There could be a “heart” team led by Greta Thunberg and Justin Trudeau, directing feel-good spending regardless of efficacy. There could also be a “head” team led by people such as Bjorn Lomborg and Ross McKitrick who analyze data, question extreme predictions and recommend where funds should be invested for the most effective climate outcomes.
I would be delighted to contribute to such a charity.
Daniel McAlister Toronto
Re Tapped Out (Opinion, Dec. 12): While I donate each year to several charities – and feel badly if cutbacks in donations result in less care for the needy, reduced medical research and fewer services – I am less inclined to dig deeper when I see that many of their executives earn hefty six-figure salaries.

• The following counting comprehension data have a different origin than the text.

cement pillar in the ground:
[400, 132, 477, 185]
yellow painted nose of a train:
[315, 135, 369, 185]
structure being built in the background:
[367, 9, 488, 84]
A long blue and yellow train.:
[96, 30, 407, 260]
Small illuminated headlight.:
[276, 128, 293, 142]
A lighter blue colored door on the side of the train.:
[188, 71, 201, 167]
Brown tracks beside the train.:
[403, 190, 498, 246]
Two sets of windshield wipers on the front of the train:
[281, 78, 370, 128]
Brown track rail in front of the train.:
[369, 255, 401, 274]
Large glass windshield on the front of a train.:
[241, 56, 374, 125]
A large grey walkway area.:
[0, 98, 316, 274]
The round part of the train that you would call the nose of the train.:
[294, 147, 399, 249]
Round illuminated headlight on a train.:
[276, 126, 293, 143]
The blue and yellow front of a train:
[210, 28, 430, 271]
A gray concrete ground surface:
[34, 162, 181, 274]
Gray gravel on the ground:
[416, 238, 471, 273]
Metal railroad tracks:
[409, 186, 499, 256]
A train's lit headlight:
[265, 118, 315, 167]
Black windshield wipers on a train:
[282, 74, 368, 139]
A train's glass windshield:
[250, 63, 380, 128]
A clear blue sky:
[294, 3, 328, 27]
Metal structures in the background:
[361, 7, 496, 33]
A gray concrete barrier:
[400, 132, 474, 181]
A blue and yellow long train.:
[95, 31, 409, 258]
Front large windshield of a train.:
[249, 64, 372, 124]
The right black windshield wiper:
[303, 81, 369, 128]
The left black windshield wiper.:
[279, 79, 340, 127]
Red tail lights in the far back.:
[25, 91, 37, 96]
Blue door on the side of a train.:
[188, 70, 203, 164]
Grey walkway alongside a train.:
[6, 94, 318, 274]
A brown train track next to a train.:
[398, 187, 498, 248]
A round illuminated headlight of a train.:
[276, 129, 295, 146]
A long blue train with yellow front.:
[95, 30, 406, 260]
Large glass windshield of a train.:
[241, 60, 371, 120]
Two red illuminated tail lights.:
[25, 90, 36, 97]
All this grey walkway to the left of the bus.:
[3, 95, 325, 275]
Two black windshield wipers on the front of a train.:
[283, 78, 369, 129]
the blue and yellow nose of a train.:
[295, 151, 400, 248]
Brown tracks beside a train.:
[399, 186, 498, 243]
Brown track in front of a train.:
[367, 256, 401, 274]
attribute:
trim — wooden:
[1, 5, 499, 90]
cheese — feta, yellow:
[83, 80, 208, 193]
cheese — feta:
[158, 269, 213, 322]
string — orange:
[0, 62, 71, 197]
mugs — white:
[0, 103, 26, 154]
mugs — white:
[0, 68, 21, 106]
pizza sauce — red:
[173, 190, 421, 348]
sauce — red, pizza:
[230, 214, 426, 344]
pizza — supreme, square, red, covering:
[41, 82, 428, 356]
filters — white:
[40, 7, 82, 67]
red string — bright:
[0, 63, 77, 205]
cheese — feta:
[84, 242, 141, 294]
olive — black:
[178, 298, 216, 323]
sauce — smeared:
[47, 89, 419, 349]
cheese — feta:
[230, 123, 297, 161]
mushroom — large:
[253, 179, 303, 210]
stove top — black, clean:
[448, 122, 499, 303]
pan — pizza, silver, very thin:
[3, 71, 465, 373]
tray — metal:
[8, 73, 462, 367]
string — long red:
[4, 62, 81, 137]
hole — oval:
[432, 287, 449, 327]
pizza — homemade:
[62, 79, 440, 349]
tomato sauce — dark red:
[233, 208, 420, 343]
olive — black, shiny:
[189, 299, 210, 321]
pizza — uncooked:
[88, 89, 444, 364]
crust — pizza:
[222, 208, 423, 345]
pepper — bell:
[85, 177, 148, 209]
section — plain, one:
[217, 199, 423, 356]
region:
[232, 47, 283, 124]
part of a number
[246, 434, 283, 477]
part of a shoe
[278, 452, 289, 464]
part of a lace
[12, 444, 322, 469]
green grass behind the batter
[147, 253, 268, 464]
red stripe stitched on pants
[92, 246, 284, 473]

Board directors should focus on the delivery of charitable services instead of paying top dollar for executive talent.
John Campbell Toronto
Re The Caring Crunch (Dec. 12): The Globe reports that donations to charitable institutions are down by a huge amount. What do we expect? Income disparity is up by a huge amount. The number of very needy has grown by a huge amount.
It is the poor and lower-middle class who donate a significant amount of their incomes to charities. The rich, and rich corporations, make a show of donations, but the amounts are nowhere near proportional to profit.
The result: longer lineups for food bags and handouts. Something is rotten.
Jack Kornblatt Montreal
Check it out
Re Very Canadian Controversy: The Queen’s Gambit Or The Crown For Top Status (Dec. 14): Since they both involved queens and fantasy, my vote goes to The Queen’s Gambit. It was richly original, entertaining and, unlike The Crown, introduced us to a world unknown to most viewers. Hard choice though!